Dès lors, avec les exactions, la colonisation incessante, les destructions des biens, les assassinats, le piétinement des lois internationales, le blocus, la falsification de passeports de pays “amis” et, maintenant, les actes de piratage — en plus des effets sur la stabilité et la sécurité de l’Occident – les Arabes, les musulmans et les pays épris de paix et de liberté ont suffisamment d’arguments incontestables et de conditions réunies pour riposter, de concert, pour mettre en échec cette funeste idéologie. Il faut croire que le sionisme est arrivé au point nodal de son évolution historique dont il est impératif d’exploiter la situation pour en faire un moment de rupture.

La riposte doit être engagée de concert sur trois plans : médiatique, politique et économique.

*L’action médiatique et primordiale pour contrer la propagande sioniste. Elle doit viser à détromper leur discours qui veut faire croire qu’il s’agit d’une légitime défense contre leur religion et non contre un fait colonial.

M. Erdogan précise : “Notre problème ne concerne pas les Israéliens ou le peuple juif. [il] concerne le gouvernement israélien oppresseur, qui pratique le terrorisme d’État”. Puis, assène : “Le gouvernement israélien est hypocrite, paranoïaque et il ment.” Démystifier le sionisme en présentant son vrai visage, c’est-à-dire une idéologie coloniale, expansionniste qui ne peut survivre sans état de guerre. Démontrer que l’argument “sécurité” est un mensonge, comme l’affirme le Gle  Matityaha Pelet (Haaretz, 1972) : “La thèse d’un danger, d’un génocide qui nous menaçait en juin 1967 et qu’Israël se battait pour son existence physique était seulement du bluff…” Soutenir que les combattants sont bien des résistants comme insiste Erdogan.  “Le Hamas a des résistants qui luttent pour défendre leur terre. Ils ont remporté une élection”. Viser les opinions occidentales, car il s’agit de pays à traditions démocratiques, qui influent sur les décisions politiques. Les actions doivent être lancées en trois langues, anglais, espagnol, français.
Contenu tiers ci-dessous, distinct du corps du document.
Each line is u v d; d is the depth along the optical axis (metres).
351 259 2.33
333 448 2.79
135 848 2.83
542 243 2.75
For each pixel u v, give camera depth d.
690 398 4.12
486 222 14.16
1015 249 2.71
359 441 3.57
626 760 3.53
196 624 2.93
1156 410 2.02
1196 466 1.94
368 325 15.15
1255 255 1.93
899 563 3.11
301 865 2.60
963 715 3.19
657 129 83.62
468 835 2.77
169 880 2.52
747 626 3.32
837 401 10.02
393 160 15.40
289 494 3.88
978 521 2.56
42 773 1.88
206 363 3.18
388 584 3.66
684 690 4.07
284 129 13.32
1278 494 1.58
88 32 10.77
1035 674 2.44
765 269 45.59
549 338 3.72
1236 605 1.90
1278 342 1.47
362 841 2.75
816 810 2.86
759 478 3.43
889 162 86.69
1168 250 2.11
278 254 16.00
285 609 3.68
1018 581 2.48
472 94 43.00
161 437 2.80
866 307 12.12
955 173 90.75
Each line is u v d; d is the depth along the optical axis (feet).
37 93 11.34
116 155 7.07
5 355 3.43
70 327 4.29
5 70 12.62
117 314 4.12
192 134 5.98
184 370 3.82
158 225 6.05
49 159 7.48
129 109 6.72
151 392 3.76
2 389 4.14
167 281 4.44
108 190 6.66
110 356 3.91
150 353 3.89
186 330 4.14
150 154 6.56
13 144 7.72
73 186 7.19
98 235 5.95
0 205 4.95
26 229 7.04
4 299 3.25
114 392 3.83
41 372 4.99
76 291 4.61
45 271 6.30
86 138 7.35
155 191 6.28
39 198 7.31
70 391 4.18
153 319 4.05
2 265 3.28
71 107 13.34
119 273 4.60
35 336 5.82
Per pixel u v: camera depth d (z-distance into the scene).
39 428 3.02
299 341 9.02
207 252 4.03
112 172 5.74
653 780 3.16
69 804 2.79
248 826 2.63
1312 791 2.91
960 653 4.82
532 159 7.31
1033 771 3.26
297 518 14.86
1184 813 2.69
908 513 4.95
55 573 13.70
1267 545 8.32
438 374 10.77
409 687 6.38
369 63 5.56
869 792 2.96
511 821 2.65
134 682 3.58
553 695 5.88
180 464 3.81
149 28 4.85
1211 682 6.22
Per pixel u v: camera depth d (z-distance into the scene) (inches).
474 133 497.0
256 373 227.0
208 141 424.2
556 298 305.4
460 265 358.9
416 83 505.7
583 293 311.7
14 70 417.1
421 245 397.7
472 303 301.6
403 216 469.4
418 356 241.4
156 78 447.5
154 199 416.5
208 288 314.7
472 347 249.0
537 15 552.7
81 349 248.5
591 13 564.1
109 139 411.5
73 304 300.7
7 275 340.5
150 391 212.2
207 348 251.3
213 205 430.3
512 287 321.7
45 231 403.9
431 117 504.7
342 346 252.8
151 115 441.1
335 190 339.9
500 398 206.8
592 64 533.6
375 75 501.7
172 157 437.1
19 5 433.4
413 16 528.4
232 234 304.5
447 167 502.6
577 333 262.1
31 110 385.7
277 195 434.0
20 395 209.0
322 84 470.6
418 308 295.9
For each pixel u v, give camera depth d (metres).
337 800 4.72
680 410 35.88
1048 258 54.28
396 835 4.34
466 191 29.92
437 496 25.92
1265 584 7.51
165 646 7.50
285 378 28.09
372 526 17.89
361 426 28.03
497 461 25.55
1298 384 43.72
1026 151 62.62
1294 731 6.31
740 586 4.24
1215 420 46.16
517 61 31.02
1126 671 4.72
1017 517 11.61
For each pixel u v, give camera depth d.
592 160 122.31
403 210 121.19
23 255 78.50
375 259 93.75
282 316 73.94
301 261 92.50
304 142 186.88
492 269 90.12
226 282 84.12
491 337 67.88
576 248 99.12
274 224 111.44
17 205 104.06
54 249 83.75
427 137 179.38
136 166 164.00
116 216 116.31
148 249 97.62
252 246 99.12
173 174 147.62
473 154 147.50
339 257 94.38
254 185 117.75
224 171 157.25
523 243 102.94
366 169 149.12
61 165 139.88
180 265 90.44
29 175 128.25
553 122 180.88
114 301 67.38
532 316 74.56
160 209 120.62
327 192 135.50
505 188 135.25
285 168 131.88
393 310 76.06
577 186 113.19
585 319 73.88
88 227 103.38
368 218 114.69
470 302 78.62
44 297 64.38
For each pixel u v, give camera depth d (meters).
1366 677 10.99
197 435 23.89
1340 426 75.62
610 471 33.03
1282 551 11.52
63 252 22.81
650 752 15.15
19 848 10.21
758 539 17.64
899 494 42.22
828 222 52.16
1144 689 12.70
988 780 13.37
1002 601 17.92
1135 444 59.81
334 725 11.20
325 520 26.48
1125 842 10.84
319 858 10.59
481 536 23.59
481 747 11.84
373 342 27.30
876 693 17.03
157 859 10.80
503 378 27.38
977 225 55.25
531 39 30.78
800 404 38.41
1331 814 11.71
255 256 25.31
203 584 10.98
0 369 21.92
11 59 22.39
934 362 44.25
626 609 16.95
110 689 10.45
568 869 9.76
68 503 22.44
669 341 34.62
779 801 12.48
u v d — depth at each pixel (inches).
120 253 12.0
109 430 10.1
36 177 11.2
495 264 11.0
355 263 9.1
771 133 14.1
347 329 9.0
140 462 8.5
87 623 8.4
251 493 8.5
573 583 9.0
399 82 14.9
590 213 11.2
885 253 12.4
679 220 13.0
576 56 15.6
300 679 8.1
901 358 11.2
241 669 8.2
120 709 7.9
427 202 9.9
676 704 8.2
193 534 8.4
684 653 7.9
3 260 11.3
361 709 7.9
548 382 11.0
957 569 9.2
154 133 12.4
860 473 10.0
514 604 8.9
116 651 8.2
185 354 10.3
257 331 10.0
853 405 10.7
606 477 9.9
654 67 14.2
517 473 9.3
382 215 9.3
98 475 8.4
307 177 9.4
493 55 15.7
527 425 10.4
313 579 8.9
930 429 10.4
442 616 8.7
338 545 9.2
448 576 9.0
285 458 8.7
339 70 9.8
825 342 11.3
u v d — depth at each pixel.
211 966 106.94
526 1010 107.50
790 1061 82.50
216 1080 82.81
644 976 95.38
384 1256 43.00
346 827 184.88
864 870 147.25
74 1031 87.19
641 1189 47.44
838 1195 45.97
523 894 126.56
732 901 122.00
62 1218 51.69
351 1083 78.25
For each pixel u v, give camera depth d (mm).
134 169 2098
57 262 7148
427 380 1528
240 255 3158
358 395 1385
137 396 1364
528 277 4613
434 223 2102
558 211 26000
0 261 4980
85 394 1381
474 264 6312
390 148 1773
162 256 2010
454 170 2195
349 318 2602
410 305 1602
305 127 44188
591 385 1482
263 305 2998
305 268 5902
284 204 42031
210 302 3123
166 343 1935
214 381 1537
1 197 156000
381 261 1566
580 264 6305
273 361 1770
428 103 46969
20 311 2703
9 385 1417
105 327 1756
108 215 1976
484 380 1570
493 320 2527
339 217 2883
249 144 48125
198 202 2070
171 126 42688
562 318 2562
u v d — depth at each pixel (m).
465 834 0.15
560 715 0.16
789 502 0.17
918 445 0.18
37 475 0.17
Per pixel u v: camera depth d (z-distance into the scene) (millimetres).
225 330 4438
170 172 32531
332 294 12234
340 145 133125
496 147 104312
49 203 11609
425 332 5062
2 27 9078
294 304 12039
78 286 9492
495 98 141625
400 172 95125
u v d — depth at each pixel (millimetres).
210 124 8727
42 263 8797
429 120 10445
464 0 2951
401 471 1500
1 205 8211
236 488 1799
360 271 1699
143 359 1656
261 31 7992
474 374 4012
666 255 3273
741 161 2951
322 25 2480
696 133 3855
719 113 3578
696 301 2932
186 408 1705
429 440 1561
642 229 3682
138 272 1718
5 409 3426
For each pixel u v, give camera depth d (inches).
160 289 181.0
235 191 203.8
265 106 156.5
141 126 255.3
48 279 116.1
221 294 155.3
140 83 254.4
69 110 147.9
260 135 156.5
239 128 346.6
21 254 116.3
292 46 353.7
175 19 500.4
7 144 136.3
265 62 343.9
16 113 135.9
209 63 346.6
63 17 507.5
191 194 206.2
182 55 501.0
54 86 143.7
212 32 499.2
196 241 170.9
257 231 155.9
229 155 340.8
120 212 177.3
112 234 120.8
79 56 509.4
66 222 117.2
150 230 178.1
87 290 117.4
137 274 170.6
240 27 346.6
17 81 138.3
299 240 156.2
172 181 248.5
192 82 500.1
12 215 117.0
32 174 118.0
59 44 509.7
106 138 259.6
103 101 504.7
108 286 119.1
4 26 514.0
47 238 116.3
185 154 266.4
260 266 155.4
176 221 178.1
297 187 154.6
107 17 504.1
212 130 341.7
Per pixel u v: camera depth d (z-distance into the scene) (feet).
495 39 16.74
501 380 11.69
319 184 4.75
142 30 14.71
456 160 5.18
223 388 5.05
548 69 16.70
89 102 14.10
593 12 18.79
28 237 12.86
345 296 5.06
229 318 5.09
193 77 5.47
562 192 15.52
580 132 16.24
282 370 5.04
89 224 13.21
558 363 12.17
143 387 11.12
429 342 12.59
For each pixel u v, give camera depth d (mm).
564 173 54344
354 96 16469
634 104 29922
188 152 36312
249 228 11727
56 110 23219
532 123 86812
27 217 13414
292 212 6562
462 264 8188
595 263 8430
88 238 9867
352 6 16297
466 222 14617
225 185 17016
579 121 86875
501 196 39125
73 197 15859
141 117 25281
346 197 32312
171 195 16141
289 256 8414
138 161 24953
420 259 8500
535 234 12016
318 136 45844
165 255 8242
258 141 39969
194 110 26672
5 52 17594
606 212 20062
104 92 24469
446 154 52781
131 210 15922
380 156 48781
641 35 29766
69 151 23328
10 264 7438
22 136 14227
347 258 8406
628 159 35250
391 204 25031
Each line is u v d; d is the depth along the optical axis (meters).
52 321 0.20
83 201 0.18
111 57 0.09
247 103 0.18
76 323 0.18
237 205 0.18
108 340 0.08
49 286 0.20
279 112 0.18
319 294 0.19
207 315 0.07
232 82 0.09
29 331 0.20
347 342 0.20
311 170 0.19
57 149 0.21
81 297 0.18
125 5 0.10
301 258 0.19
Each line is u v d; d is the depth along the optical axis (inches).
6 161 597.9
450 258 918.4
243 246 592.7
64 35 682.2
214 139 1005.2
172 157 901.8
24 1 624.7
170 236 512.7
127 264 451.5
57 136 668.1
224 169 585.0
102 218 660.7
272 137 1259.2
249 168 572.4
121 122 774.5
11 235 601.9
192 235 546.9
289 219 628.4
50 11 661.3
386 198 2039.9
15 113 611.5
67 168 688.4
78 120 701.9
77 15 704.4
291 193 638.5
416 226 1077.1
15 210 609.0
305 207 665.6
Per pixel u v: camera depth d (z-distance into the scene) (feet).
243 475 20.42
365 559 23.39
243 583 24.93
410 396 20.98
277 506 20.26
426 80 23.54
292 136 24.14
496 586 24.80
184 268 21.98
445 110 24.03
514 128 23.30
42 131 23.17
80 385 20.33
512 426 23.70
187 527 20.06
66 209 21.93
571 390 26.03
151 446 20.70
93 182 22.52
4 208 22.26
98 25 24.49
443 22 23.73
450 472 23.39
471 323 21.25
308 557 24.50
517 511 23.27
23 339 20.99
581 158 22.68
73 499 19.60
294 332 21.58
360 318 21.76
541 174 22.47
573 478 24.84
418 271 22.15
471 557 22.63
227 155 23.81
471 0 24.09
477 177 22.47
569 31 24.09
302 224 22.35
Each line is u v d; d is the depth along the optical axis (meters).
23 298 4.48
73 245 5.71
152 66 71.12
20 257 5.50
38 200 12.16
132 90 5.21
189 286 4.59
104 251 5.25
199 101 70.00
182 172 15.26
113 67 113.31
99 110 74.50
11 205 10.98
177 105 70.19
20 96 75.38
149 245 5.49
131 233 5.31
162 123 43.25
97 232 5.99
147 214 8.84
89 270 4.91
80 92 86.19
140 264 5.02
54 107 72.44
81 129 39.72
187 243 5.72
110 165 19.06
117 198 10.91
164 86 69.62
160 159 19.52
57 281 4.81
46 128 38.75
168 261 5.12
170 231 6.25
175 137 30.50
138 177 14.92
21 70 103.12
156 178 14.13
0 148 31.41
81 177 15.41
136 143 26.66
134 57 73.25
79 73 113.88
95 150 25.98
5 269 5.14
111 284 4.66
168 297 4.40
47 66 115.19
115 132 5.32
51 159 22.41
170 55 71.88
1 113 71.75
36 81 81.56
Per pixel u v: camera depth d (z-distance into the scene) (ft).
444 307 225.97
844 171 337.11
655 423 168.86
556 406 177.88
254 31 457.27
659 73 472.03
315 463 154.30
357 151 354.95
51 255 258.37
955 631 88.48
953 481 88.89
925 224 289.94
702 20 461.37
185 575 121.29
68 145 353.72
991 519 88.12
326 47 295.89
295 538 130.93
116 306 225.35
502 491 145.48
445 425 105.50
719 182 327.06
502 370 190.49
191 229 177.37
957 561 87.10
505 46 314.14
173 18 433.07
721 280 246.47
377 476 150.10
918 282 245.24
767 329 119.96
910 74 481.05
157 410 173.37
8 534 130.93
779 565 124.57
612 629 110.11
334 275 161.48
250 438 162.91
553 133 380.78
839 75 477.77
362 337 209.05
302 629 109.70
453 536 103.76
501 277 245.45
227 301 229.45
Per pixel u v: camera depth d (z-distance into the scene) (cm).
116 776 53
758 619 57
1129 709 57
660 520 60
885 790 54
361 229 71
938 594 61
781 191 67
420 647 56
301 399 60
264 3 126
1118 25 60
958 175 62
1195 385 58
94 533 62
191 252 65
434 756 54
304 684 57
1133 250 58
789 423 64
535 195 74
* L’action politique doit prendre quatre directions. 1. Refondation des institutions arabes dans leur organisation, fonctionnement et objectifs. 2. Regroupements régionaux d’intérêts communs en intégrant sans attendre la Turquie et l’Iran. 3. Engager une offensive extérieure par le biais des ambassades et autres tout en exigeant la réorganisation des instances et organisations internationales qui se caractérisent par leur inamovibilité, le détournement en faire-valoir. 4. Améliorer les politiques intérieures pour les rendre plus démocratiques et en conformité avec les aspirations des citoyens, mais aussi pour enlever tout prétexte sur la question des droits de l’homme.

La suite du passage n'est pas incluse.